Broadcast media should be a mix of private and public. One major reason the press has declined so terribly is that it has all been bought up by corporations who subsequently decided to try running the news on a for-profit basis, with the result that we hear far more about Michael Jackson’s testicles than we do about how Putsch lied the country into a bloody quagmire. Eventually, some corporation will be bold enough (or, more likely, desperate enough) to risk putting the news department outside the money generating machine and independent of the corporation in the hopes that it might develop the cachet (and ratings) of CBS News, back in the days of Walter Cronkite.

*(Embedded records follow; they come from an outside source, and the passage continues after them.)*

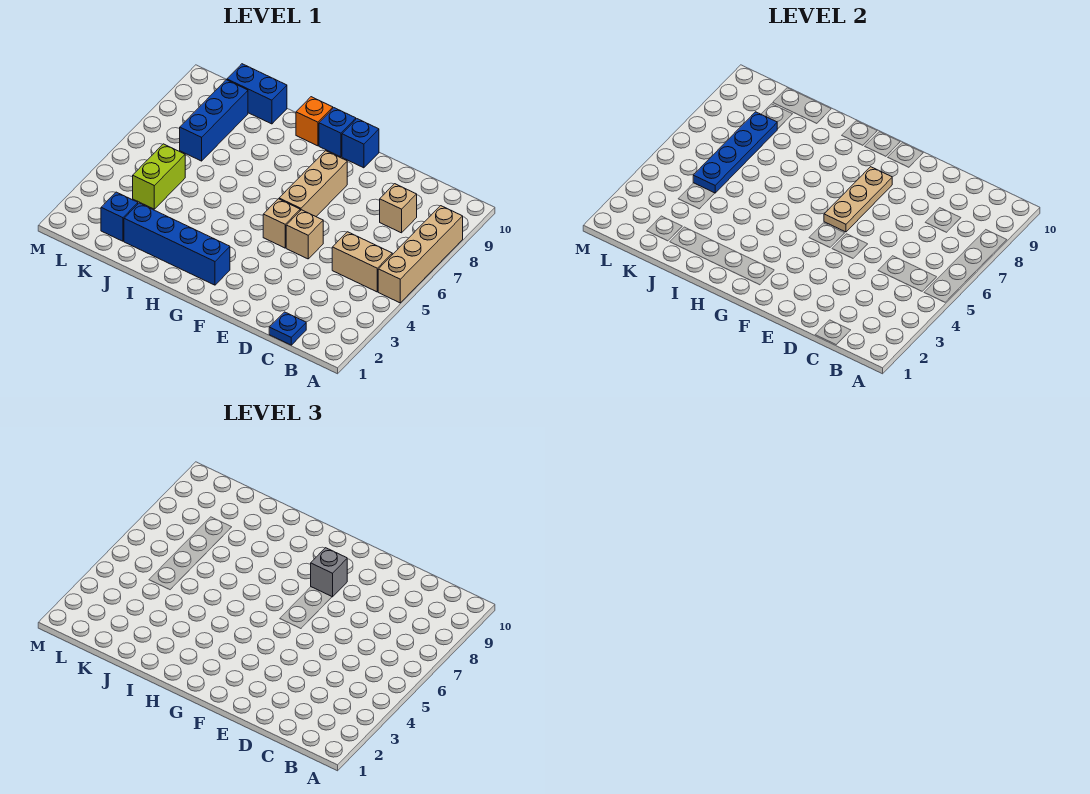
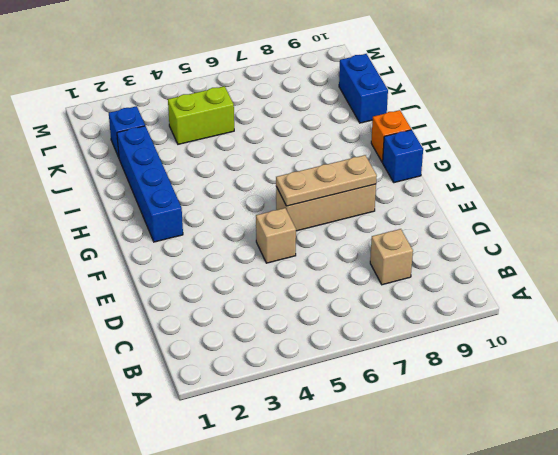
none -> tan 1x4 brick [378,206,463,303]
none -> tan 1x2 brick [332,232,392,292]
none -> blue 1x1 plate [269,312,306,345]

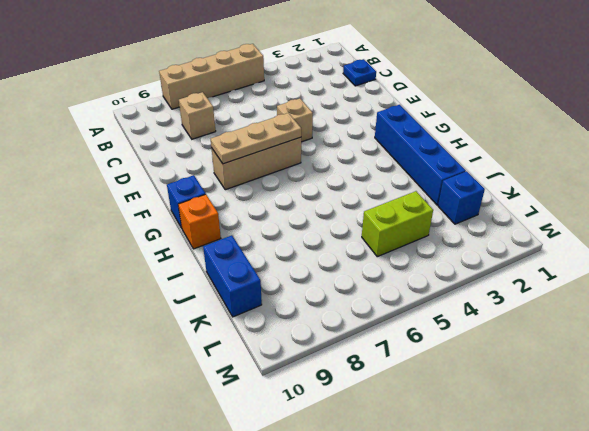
none -> tan 1x2 brick [332,232,392,292]
none -> tan 1x1 brick [263,199,300,248]
none -> blue 1x1 brick [342,119,379,168]

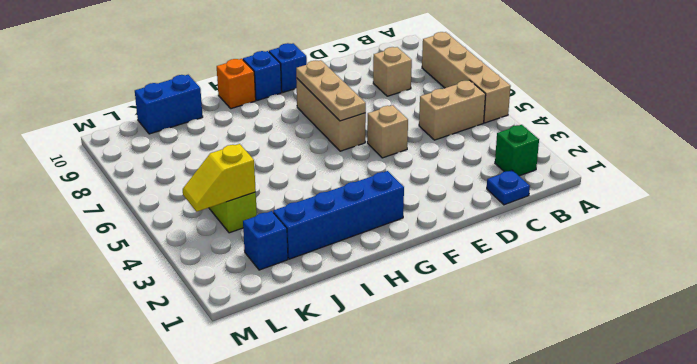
green 1x1 brick [495,125,539,176] -> none
yellow 1x2 slope [183,144,256,212] -> none
none -> tan 1x1 brick [263,199,300,248]
none -> blue 1x3 brick [180,80,248,161]
none -> blue 1x4 plate [693,112,777,193]

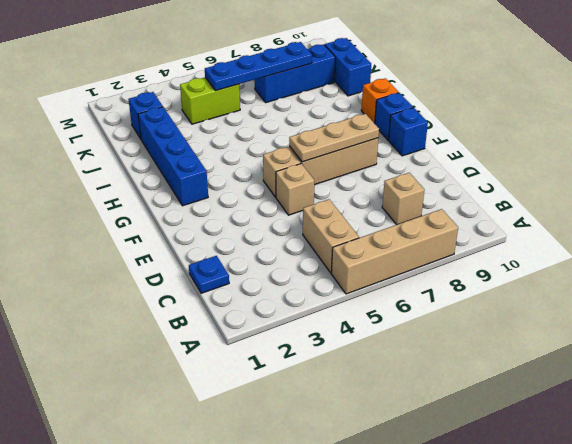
none -> grey 1x1 brick [311,548,347,597]

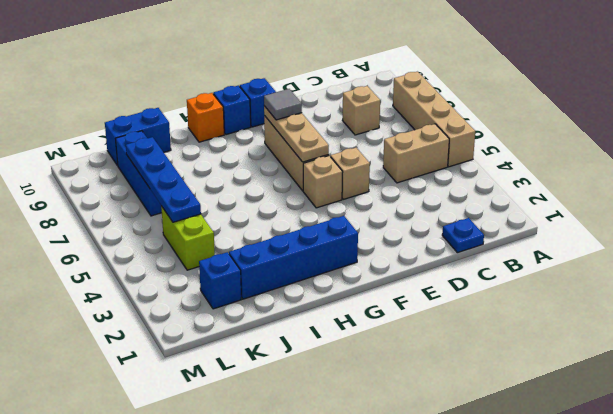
grey 1x1 tile [264,89,302,120] -> grey 1x1 brick [311,548,347,597]

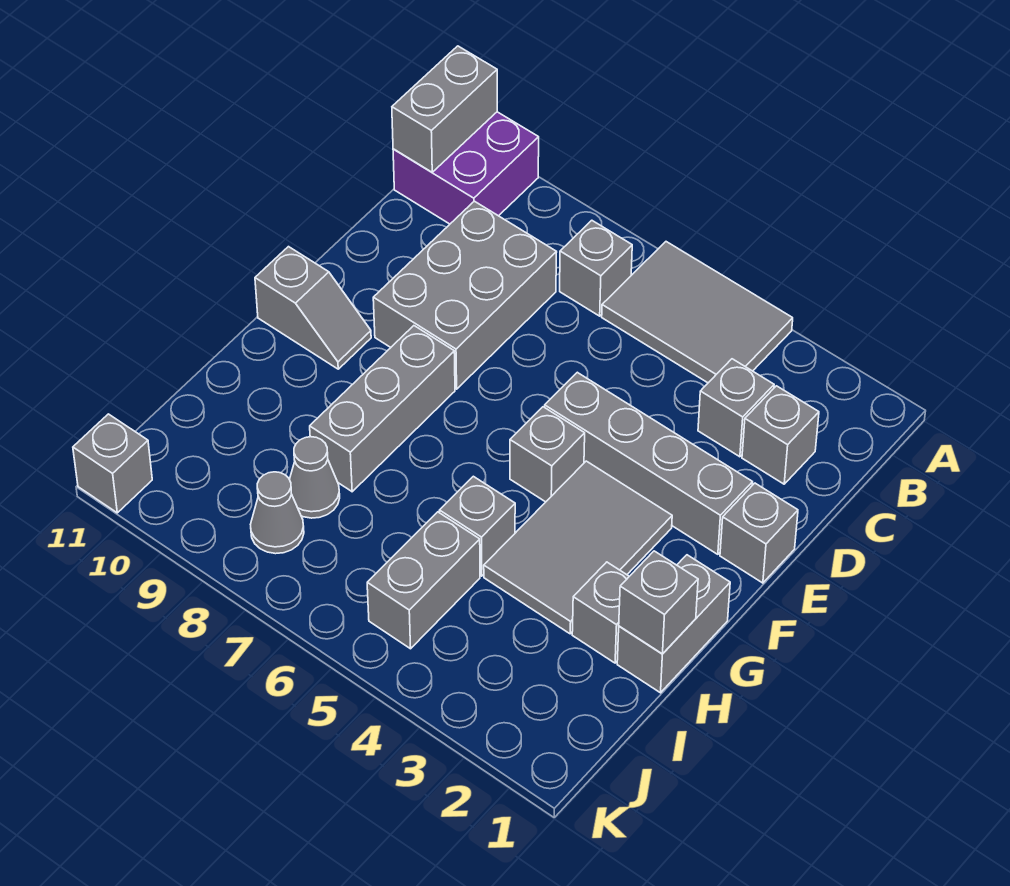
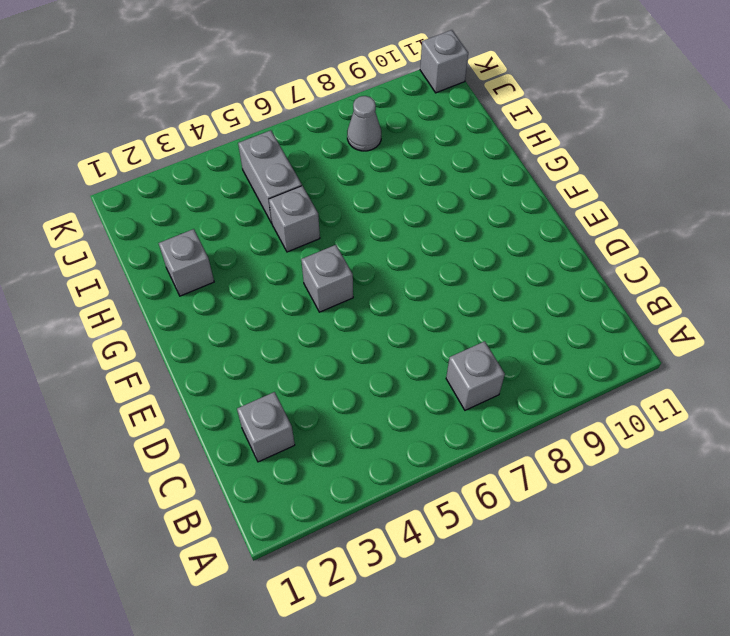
none -> grey 2x3 tile [602,242,793,383]
none -> purple 2x2 brick [393,112,539,224]
none -> grey 1x1 brick [698,359,774,457]

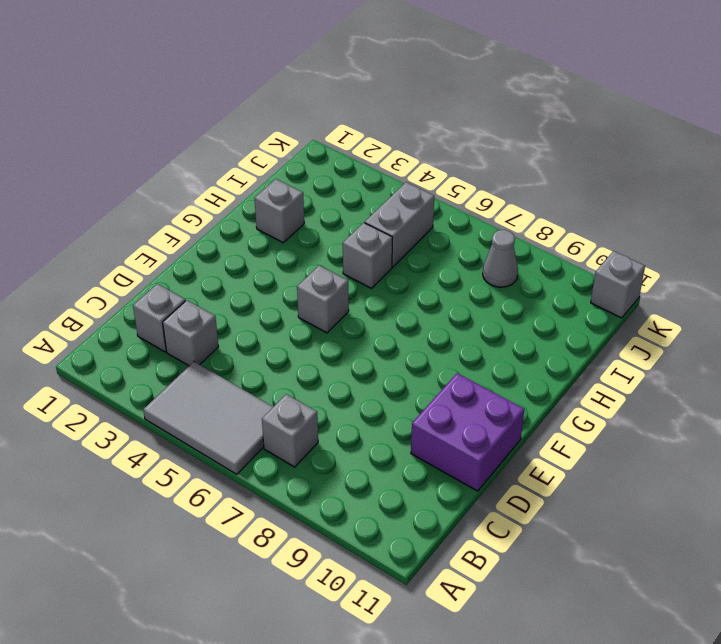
purple 2x2 brick [411,373,524,491] -> purple 2x2 brick moved to [393,112,539,224]
none -> grey 2x3 brick [373,201,557,389]
none -> grey 1x1 brick [720,483,798,583]
none -> grey 1x4 brick [545,372,753,554]

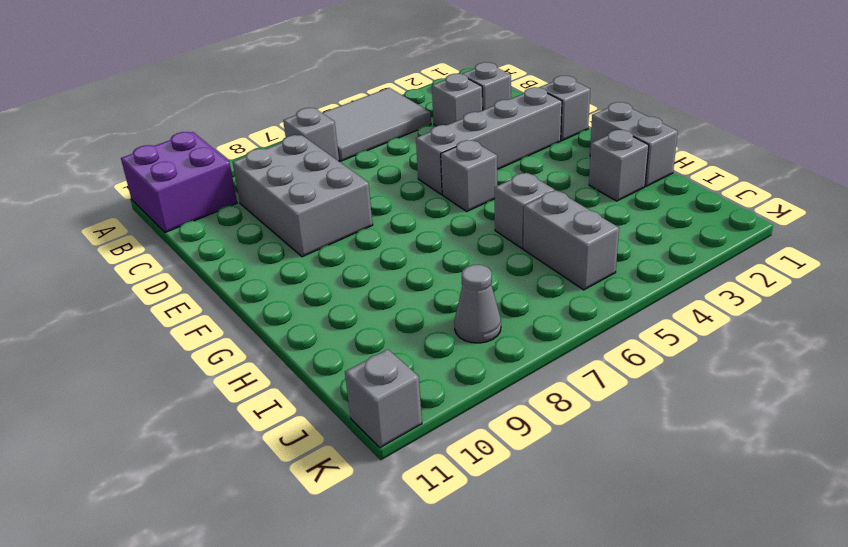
none -> grey 2x3 tile [484,461,672,634]
none -> grey 1x3 brick [310,326,455,492]
none -> grey 1x2 slope [255,247,371,369]

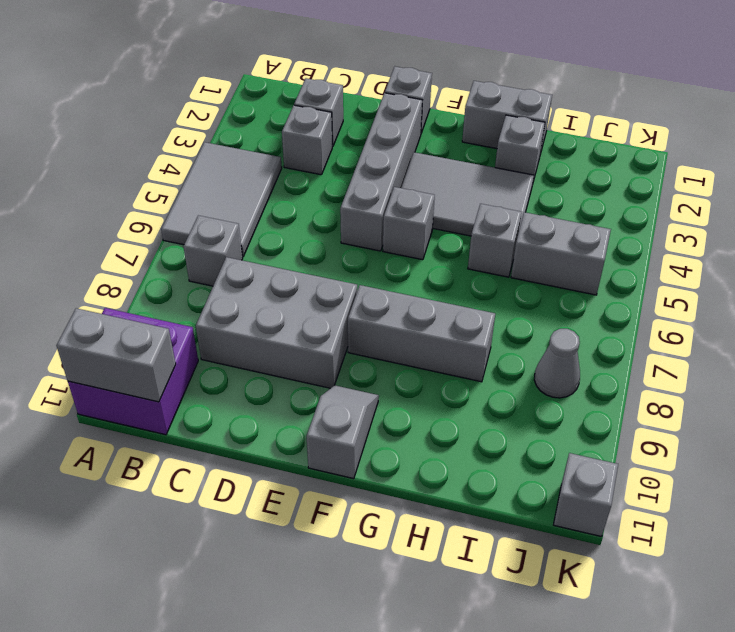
none -> grey 1x1 cone [289,437,340,518]
none -> grey 1x1 brick [619,551,698,654]

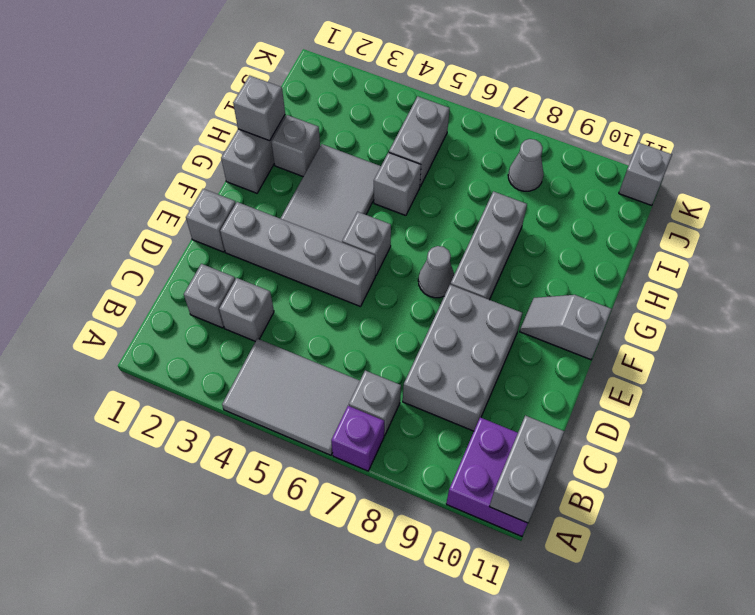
purple 1x1 brick [331,406,384,471] -> none
grey 1x1 cone [418,246,454,298] -> grey 1x1 cone moved to [289,437,340,518]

For now, we have timid and inept corporations running much of the mainstream news, and loony right wing billionaires sinking millions a year into propaganda devices such as Faux News and the Moonie Times, which spend all their time persuading Americans that fascism is better than democracy – while never using the word "fascist."

Privatization of water is a big issue. It has been a disastrous failure every place in the world it has been tried, so the United States is having a go at it now. In my own locale, one small town has been working to get Nestlé in to create a bottling plant. The company wants to be able to have unlimited access to runoff water, plus the ability to draw up to 1,600 acre-feet a year off the water table. For one hundred years. In return, they propose to pay less per square foot on their land than the average homeowner does, and made a vague promise of 160 jobs. The town is divided over this, of course.

Selling bottled water is legitimate. Controlling the water supply, however, is something that must remain in the public’s hands. Same with electricity: California let their power supply be privatized after over 100 years of constant reliable cheap power with nary a brown out. Within a couple of years they got jacked by outfits such as Enron and Radiant to the tune of over $8 billion, and now we have only an inferior power grid and the threat of further corporate blackmail to show for it.

Last but not least, there is research. Private research is great for companies that hope to come up with profitable mint-flavored toilet plungers, but for long range research, and research into areas with no reasonable hope of return in our lifetimes, it needs to be publicly financed and controlled by public entities.

However, America is a country where corporations are legal persons, with full constitutional rights. They have spent billions and billions of dollars and invested millions of man-hours in persuading Americans that it is the right and duty of corporations to benefit from every American’s every need, and Americans must never form a union and rebel against this new aristocracy.